◆ **Document extract**
§ §
Would reading 100 text files into memory be a bad idea? What about 1000 text files? Talking mostly about text files in Markdown format so I expect at max average size of each one would be like 20KB. This is working with Javascript/Node.js so I'm a bit unsure if the size of each file would translate 1:1 when it's under a String object. I feel like it would be bigger due to some overhead added by JS. Or maybe not, I'm really unsure how this works.
For a context, I'm working on a static site generator in Node.js and I'm trying to see if reading all the files at once and then process them would be better than say trying to read and process one file at a time.
In nodejs, you can use Buffer.byteLength(yourstring, 'utf8') to determine its size. (Provided that UTF-8 is your encoding.)
Loading all strings, then processing them has the drawback that you have to wait until all strings are loaded before doing anything with the processing result.
Processing them one file after another enables you to get processing results early.
Cache misses are heavily reduced if you load, then process one file after another. Might not matter at all; depends on how you're traversing loaded data. (You'll have a hard time measuring this directly; you might observe less time used for processing though, along with less CPU cycles used (the latter is a tautology here -- less raw processing time => less cycles)).
Preloaded data is harder to debug -- diving into big dictionaries is a pain in the ass.
File reading locks your program if you're not processing while reading -- seems insignificant until you're going over lots of files. So use buffering: Declare the buffer, traverse the buffer. (Since you're using nodejs, I'm pretty sure you're already buffering. Just sayin'.)
Since you're buffering data, you should be nice to the buffer -- process as early as possible to leave time for file reads. This is much easier if you're not preloading data.
§ §
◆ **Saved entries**
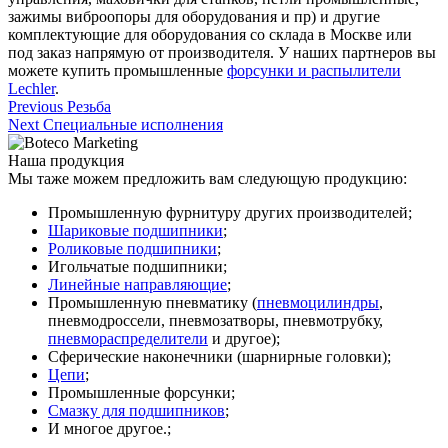
зажимы виброопоры для оборудования и пр) и другие
комплектующие для оборудования со склада в Москве или
под заказ напрямую от производителя. У наших партнеров вы
можете купить промышленные
форсунки и распылители
Lechler
.
Навигация
Previous
Previous
Резьба
Next
post:
Next
Специальные исполнения
по
post:
записям
Наша продукция
Мы таже можем предложить вам следующую продукцию:
Промышленную фурнитуру других производителей;
Шариковые подшипники
;
Роликовые подшипники
;
Игольчатые подшипники;
Линейные направляющие
;
Промышленную пневматику (
пневмоцилиндры
,
пневмодроссели, пневмозатворы, пневмотрубку,
пневмораспределители
и другое);
Сферические наконечники (шарнирные головки);
Цепи
;
Промышленные форсунки;
Смазку для подшипников
;
И многое другое.;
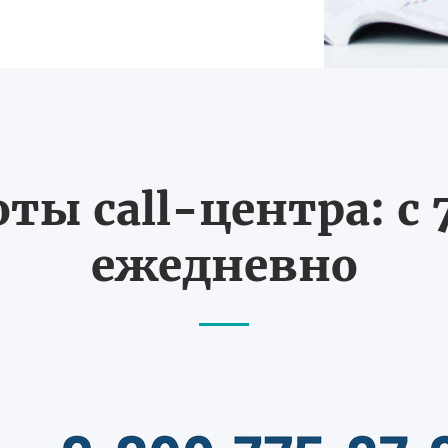
ты call-центра: с 7
ежедневно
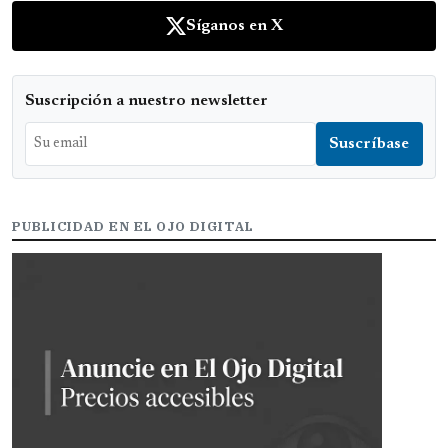
Síganos en X
Suscripción a nuestro newsletter
PUBLICIDAD EN EL OJO DIGITAL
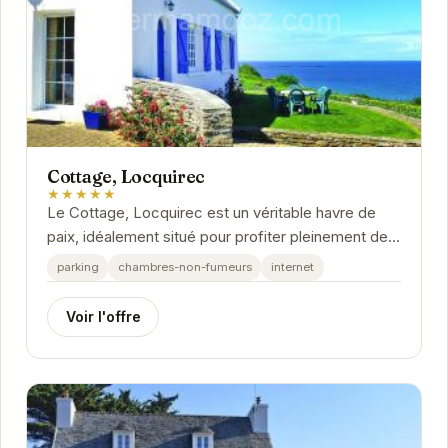
Cottage, Locquirec
★★★★★
Le Cottage, Locquirec est un véritable havre de
paix, idéalement situé pour profiter pleinement des
charmes de la Bretagne. Avec un accès facile...
parking
chambres-non-fumeurs
internet
Voir l'offre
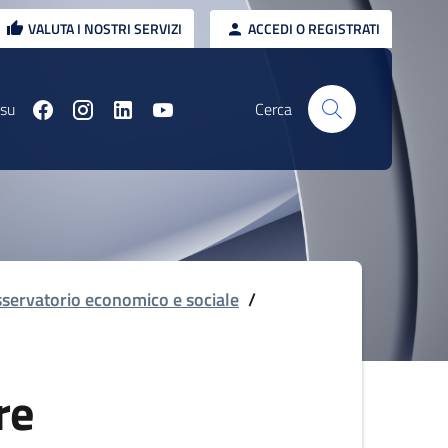
VALUTA I NOSTRI SERVIZI
ACCEDI O REGISTRATI
 su
Cerca
servatorio economico e sociale
/
re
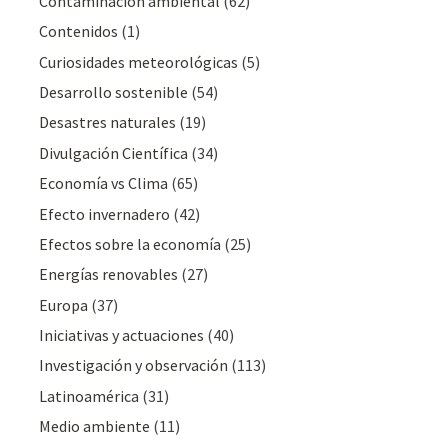
Contaminación ambiental
(62)
Contenidos
(1)
Curiosidades meteorológicas
(5)
Desarrollo sostenible
(54)
Desastres naturales
(19)
Divulgación Cientí­fica
(34)
Economía vs Clima
(65)
Efecto invernadero
(42)
Efectos sobre la economía
(25)
Energías renovables
(27)
Europa
(37)
Iniciativas y actuaciones
(40)
Investigación y observación
(113)
Latinoamérica
(31)
Medio ambiente
(11)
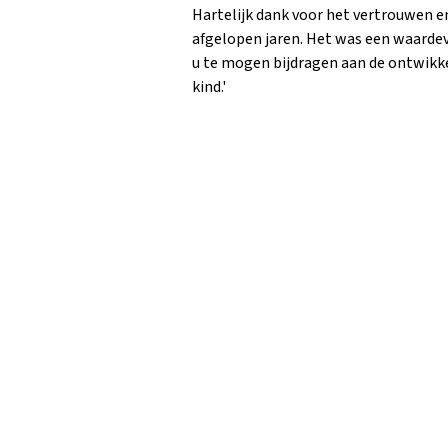
Hartelijk dank voor het vertrouwen e
afgelopen jaren. Het was een waarde
u te mogen bijdragen aan de ontwikk
kind.'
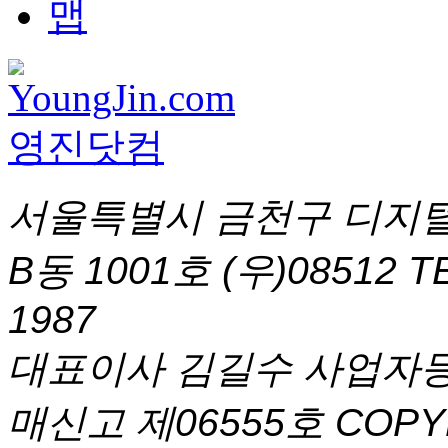
서울특별시 금천구 디지털
B동 1001호 (우)08512
T
1987
대표이사 김길수 사업자등록번
매신고 제06555호
COPYR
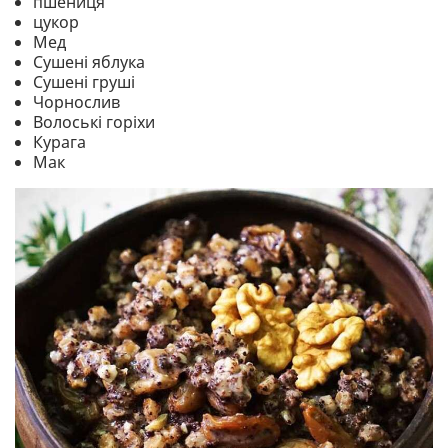
пшениця
цукор
Мед
Сушені яблука
Сушені груші
Чорнослив
Волоські горіхи
Курага
Мак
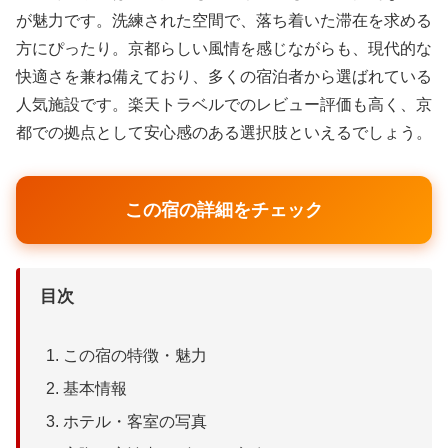
が魅力です。洗練された空間で、落ち着いた滞在を求める
方にぴったり。京都らしい風情を感じながらも、現代的な
快適さを兼ね備えており、多くの宿泊者から選ばれている
人気施設です。楽天トラベルでのレビュー評価も高く、京
都での拠点として安心感のある選択肢といえるでしょう。
この宿の詳細をチェック
目次
この宿の特徴・魅力
基本情報
ホテル・客室の写真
§ §
◆ **Exercise description**
Answer these questions about the forum thread on reading files into memory:
1. At most, what average size does the poster expect each Markdown file to be?
2. Which Node.js call does the reply give for finding a string's size?
3. Why does the reply say preloaded data is harder to debug?

◆ **Exercise answer**
1. About 20KB.
2. Buffer.byteLength(yourstring, 'utf8'), provided that UTF-8 is the encoding.
3. Because diving into big dictionaries is a pain.